* [Exercise objective]
Copy the listing below, changing "Подробнее" to "Читать далее" and leaving everything else as it is. Leave the picture out.

⁂

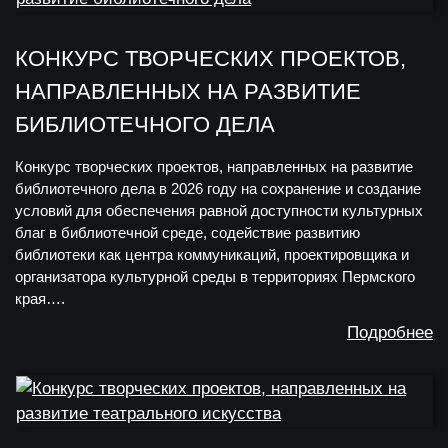
КОНКУРС ТВОРЧЕСКИХ ПРОЕКТОВ,
НАПРАВЛЕННЫХ НА РАЗВИТИЕ
БИБЛИОТЕЧНОГО ДЕЛА
Конкурс творческих проектов, направленных на развитие
библиотечного дела в 2026 году на сохранение и создание
условий для обеспечения равной доступности культурных
благ в библиотечной среде, содействие развитию
библиотеки как центра коммуникаций, проектировщика и
организатора культурной среды в территориях Пермского
края….
Подробнее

⁂

* [Response below]
КОНКУРС ТВОРЧЕСКИХ ПРОЕКТОВ,
НАПРАВЛЕННЫХ НА РАЗВИТИЕ
БИБЛИОТЕЧНОГО ДЕЛА
Конкурс творческих проектов, направленных на развитие
библиотечного дела в 2026 году на сохранение и создание
условий для обеспечения равной доступности культурных
благ в библиотечной среде, содействие развитию
библиотеки как центра коммуникаций, проектировщика и
организатора культурной среды в территориях Пермского
края….
Читать далее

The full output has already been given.